Tell us about your first impressions when you arrived.
This isn't Dishoom’s original venue (that’s in Covent Garden) but it is its newest, and my favourite outpost of the Bombay café-style Indian in the reinvigorated King's Cross. The place, in a vast former warehouse, is all about looks. There’s colonial-period fans, lots of rattan and wood, sturdy tables, and original portraits of Parsi bodybuilders and Indian stars from the Bombay jazz age. Dishoom is spread over two levels with plenty of open and secluded seating options, and as you may have guessed is all about the atmosphere.
What was the crowd like?
Being King's Cross, the crowd is a mix of art students from Central St Martins art college next door, and European bankers from the newly built financial headquarters, plus Google employees from their spot next to the St Pancras Eurostar train station. It's as varied as it gets.

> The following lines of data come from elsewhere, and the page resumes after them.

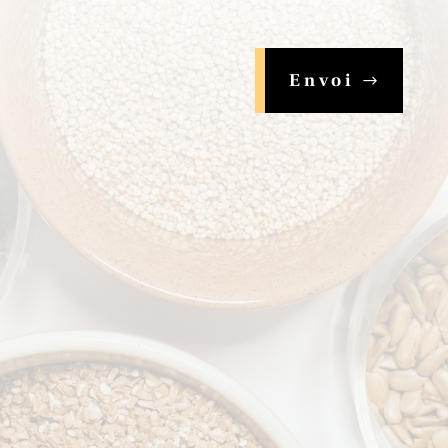
Envoi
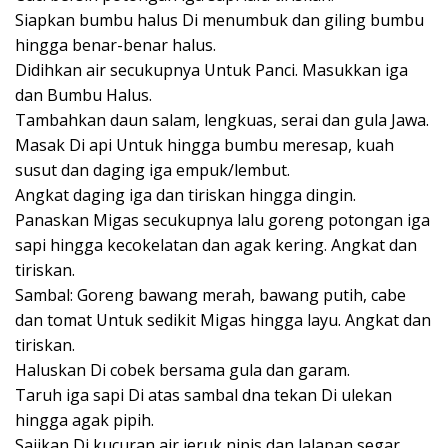
Siapkan bumbu halus Di menumbuk dan giling bumbu
hingga benar-benar halus.
Didihkan air secukupnya Untuk Panci. Masukkan iga
dan Bumbu Halus.
Tambahkan daun salam, lengkuas, serai dan gula Jawa.
Masak Di api Untuk hingga bumbu meresap, kuah
susut dan daging iga empuk/lembut.
Angkat daging iga dan tiriskan hingga dingin.
Panaskan Migas secukupnya lalu goreng potongan iga
sapi hingga kecokelatan dan agak kering. Angkat dan
tiriskan.
Sambal: Goreng bawang merah, bawang putih, cabe
dan tomat Untuk sedikit Migas hingga layu. Angkat dan
tiriskan.
Haluskan Di cobek bersama gula dan garam.
Taruh iga sapi Di atas sambal dna tekan Di ulekan
hingga agak pipih.
Sajikan Di kucuran air jeruk nipis dan lalapan segar.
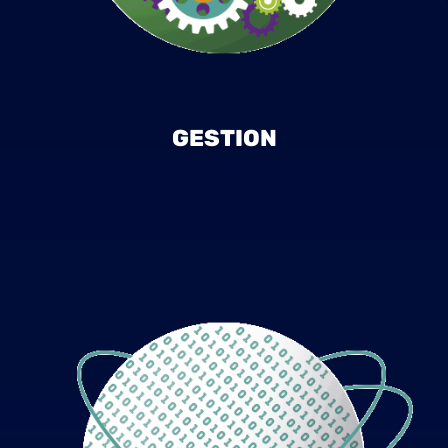
GESTION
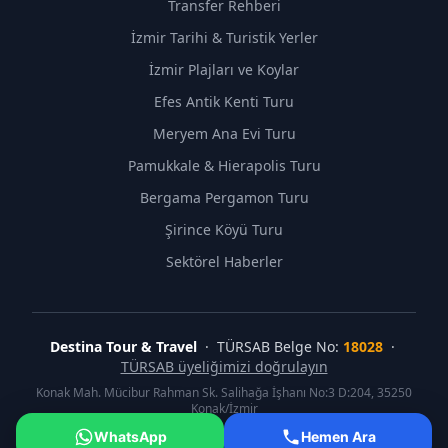
Transfer Rehberi
İzmir Tarihi & Turistik Yerler
İzmir Plajları ve Koylar
Efes Antik Kenti Turu
Meryem Ana Evi Turu
Pamukkale & Hierapolis Turu
Bergama Pergamon Turu
Şirince Köyü Turu
Sektörel Haberler
Destina Tour & Travel
· TÜRSAB Belge No:
18028
·
TÜRSAB üyeliğimizi doğrulayın
Konak Mah. Mücibur Rahman Sk. Salihağa İşhanı No:3 D:204, 35250
Konak/İzmir
©
2026
Destina Tour & Travel. Tüm hakları saklıdır.
WhatsApp
Hemen Ara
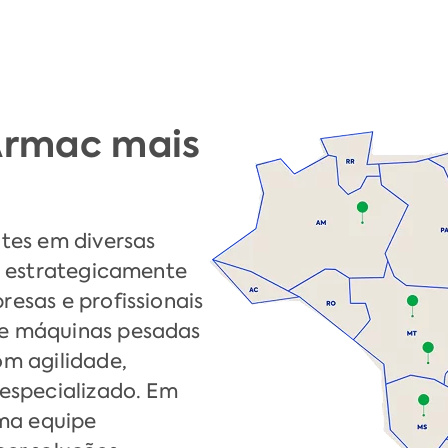
 Armac mais
tes em diversas
s estrategicamente
esas e profissionais
e máquinas pesadas
om agilidade,
especializado. Em
uma equipe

What should we be drinking?
The drinks here are seriously considered new takes on classic cocktails with stories around almost all of them—this can be a bit perplexing if you just want a simple G&T, but fascinating if you’re into the history of the place. In the end I opted for the Cyrus Irani, a mix of lime juice, tequila, and turmeric-honey lassi syrup, which—though not as "charismatic" as the menu describes—did go down a treat. The rest of the drink menu is pretty big, with plenty of good wines by the glass as well as bottle, plus a selection of non-alcoholic cocktails that are worth a punt if you’re committed to dry January. They even do their own Dishoom IPA, which, alongside India’s favourite lager Kingfisher, is a good choice to wash down your samosas.

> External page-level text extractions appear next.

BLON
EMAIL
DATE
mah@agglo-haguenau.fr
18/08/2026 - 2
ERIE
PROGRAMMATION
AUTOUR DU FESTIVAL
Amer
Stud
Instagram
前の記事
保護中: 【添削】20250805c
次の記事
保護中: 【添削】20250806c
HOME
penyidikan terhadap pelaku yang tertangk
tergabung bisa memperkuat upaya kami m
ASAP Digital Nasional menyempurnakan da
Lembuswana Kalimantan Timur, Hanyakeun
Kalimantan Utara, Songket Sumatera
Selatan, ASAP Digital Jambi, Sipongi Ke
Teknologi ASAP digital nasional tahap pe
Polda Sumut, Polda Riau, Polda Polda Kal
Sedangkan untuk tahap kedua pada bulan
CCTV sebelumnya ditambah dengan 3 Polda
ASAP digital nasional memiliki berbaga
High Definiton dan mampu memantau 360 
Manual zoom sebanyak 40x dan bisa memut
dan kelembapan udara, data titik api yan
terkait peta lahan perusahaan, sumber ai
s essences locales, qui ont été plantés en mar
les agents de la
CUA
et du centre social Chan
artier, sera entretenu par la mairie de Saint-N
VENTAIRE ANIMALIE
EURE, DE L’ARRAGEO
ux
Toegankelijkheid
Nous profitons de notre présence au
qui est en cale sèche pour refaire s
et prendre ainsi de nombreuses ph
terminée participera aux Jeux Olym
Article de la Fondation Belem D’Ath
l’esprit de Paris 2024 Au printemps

Main event: the food. Give us the lowdown—especially what not to miss.
Dishoom’s food is slightly more arty than hearty; the menu is long and there’s something for everyone. Many dishes are variants with touches that don’t always work (the Chicken Berry Britannia slow-cooked biryani with cranberries feels unnecessarily clever) but the bhelpuri, spicy lamb chops, keema, and my favorite deeply flavored black dahl are seriously good. Overall it’s the curries that work best, including the vegetarian and vegan ones. Go for the subtle Paneer Tikka, flavored with capsicums, and the Chicken Ruby coupled with a roti, and the lovely cucumber/yoghurt raita. Dishoom is open for breakfast, too, which is always a joy—who doesn’t want a super tasty bacon and egg naan roll to get you going in the a.m.?

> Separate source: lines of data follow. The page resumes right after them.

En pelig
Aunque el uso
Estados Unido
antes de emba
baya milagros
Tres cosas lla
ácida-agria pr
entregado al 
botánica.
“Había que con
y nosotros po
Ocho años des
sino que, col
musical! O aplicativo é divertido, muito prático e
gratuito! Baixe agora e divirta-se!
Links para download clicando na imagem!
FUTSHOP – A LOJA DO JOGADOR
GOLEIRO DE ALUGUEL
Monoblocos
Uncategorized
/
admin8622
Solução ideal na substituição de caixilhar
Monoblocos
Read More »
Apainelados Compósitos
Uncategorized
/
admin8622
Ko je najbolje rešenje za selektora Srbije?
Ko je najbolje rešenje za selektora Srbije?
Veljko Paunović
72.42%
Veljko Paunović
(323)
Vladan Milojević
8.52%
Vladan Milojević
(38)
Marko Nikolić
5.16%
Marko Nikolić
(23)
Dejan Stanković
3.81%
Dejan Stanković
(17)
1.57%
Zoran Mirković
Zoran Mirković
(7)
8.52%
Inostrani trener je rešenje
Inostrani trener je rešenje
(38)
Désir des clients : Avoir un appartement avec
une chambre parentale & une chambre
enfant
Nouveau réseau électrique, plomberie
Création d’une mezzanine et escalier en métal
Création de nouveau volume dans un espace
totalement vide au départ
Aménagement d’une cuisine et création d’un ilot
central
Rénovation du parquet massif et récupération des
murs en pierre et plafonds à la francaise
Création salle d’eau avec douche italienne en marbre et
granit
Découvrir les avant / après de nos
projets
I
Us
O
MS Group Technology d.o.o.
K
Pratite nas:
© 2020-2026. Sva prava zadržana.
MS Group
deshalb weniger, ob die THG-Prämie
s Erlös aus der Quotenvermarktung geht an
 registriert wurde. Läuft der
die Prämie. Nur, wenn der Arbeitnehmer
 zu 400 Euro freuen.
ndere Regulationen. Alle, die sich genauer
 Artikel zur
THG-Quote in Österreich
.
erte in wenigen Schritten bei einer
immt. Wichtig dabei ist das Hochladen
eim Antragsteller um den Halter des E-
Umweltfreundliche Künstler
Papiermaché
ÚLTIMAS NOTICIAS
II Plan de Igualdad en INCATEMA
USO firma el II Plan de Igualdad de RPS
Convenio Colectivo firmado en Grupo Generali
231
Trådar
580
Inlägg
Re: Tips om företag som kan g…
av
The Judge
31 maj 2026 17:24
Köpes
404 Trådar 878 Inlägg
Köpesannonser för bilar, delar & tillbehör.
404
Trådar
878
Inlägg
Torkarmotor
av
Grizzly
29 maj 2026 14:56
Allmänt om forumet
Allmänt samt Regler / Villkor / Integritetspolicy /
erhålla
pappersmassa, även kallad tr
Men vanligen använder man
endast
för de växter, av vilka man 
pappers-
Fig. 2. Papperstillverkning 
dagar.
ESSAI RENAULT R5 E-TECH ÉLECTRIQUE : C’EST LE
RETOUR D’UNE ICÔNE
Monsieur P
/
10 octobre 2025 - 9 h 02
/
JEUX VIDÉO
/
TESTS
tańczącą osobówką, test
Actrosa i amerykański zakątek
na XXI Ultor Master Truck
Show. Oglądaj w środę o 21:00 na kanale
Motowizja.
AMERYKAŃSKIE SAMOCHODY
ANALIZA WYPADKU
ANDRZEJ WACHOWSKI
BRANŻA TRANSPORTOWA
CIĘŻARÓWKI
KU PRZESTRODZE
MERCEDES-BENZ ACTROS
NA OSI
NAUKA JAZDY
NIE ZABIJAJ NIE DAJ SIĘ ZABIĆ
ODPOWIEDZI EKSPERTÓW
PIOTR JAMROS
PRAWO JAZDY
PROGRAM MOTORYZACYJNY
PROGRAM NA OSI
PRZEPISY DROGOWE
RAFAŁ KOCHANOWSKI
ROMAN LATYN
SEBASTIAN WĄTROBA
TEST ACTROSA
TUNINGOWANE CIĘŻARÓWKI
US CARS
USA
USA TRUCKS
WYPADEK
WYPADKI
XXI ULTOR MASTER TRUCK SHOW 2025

And how did the front-of-house folks treat you?
Being such a big venue, there's a lot of staff and quite a few different ones ended up serving us. They were a little late with removing plates, but overall on the ball.
What’s the real-real on why we’re coming here?
For a story and comfort food, from cheesy naans to a fine chocolate pudding with chili ice cream, Dishoom is the perfect choice. If you ask, the greeter will happily talk to you about the old-Bombay Irani-cafe concept, plus there's plenty of info on the menus all about it. I like it for an atmospheric cocktail, a selection of small plates, and a good catch-up with your mates.